* The task *
When copying the records below, keep every word as it is and drop the images.

(Data under study)

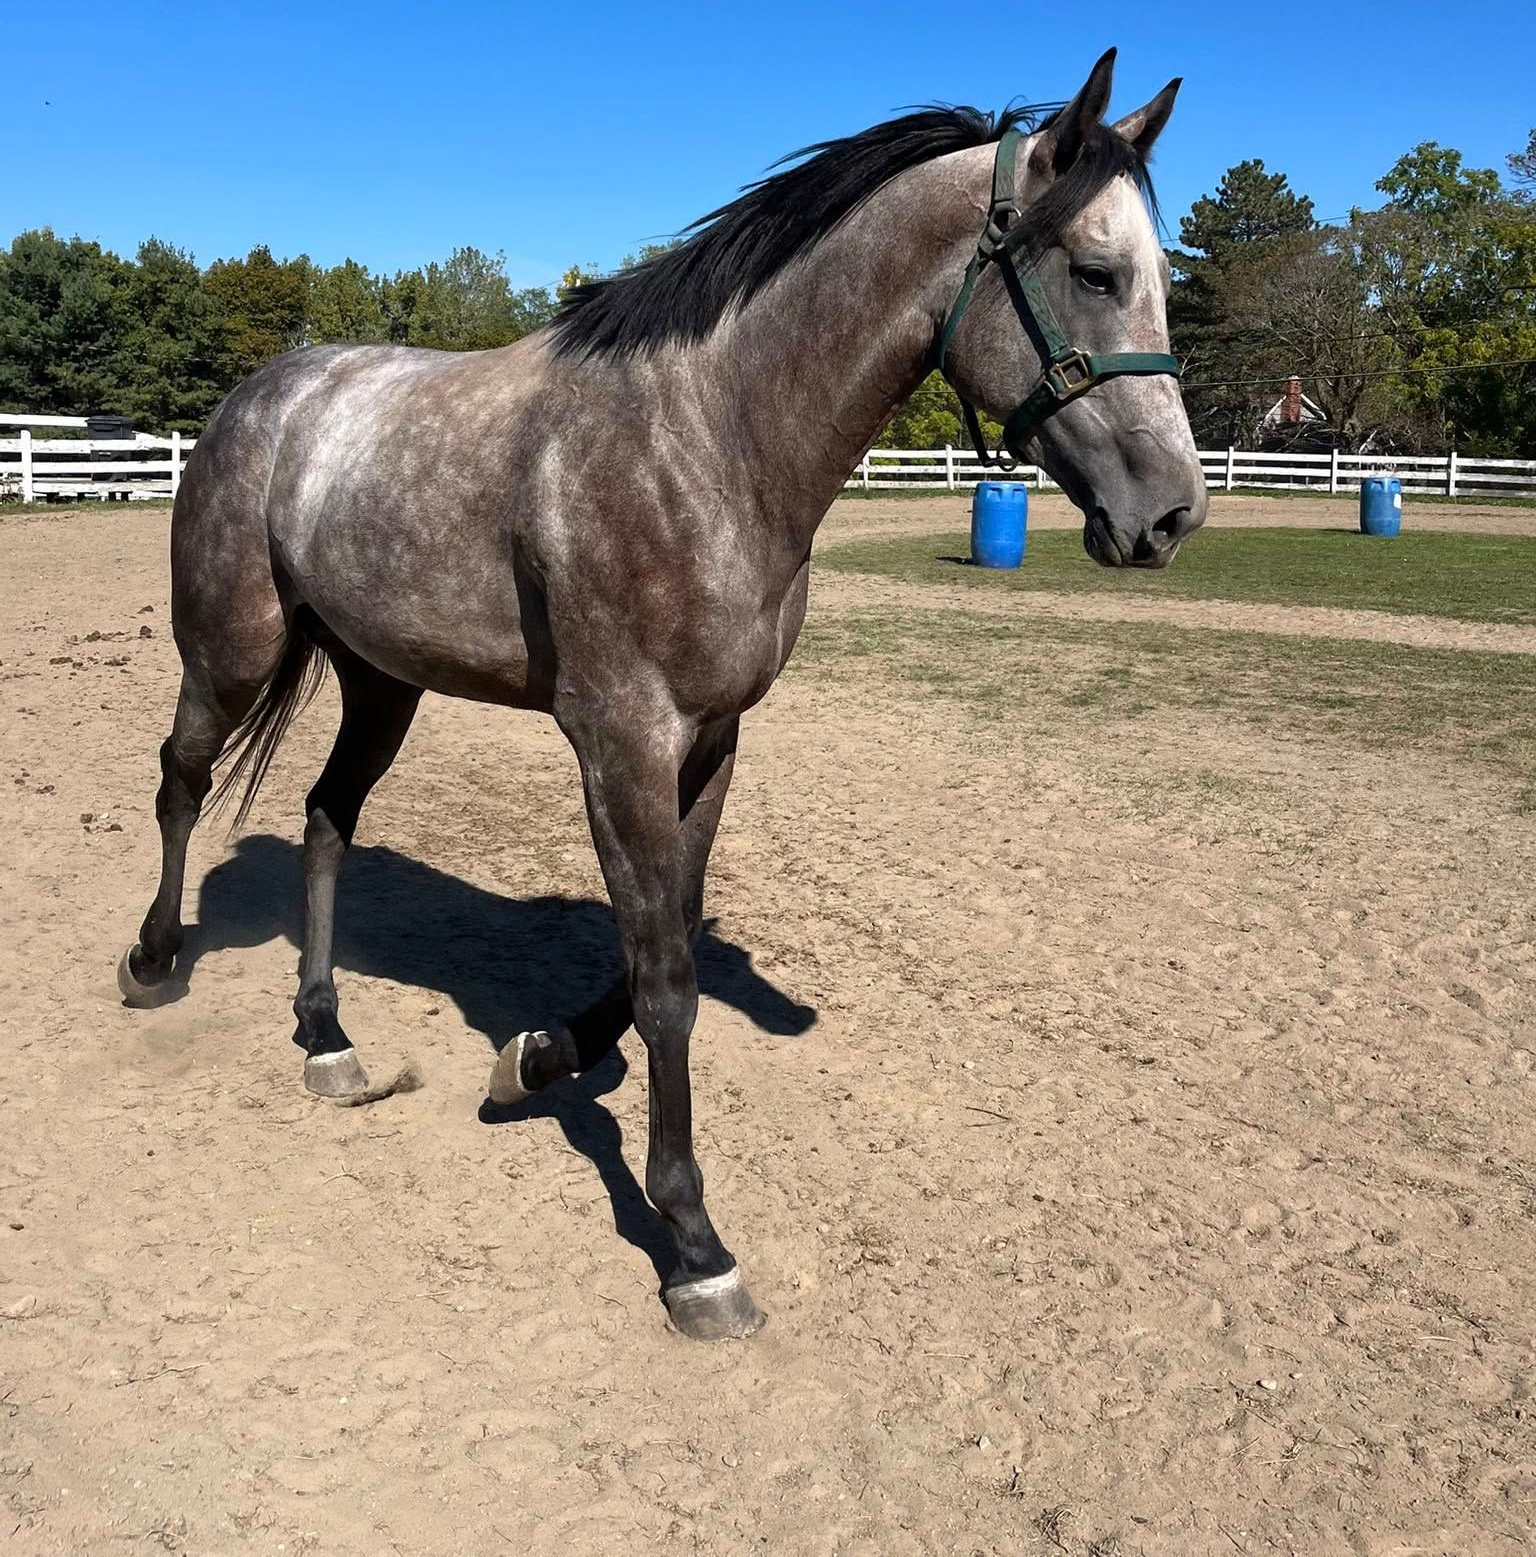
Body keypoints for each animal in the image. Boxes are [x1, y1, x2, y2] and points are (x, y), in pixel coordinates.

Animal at [116, 48, 1206, 1341]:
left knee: (327, 820)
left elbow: (661, 944)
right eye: (1094, 272)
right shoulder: (620, 742)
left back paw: (327, 1034)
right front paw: (692, 1244)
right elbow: (668, 985)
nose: (1174, 515)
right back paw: (153, 962)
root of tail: (267, 393)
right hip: (229, 652)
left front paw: (537, 1057)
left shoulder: (710, 743)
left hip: (384, 682)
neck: (708, 441)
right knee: (182, 781)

(End Data under study)

* Written solution *
Body keypoints for each animal in the image. Boxes are [x1, y1, x2, y2] and points are (x, y), in pixel coordinates.

Animal at [116, 48, 1206, 1341]:
left knee: (327, 820)
left elbow: (661, 944)
right eye: (1094, 272)
right shoulder: (620, 742)
left back paw: (327, 1034)
right front paw: (692, 1244)
right elbow: (668, 985)
nose: (1174, 515)
right back paw: (153, 962)
root of tail: (267, 393)
right hip: (229, 652)
left front paw: (537, 1057)
left shoulder: (710, 743)
left hip: (384, 682)
neck: (708, 441)
right knee: (182, 781)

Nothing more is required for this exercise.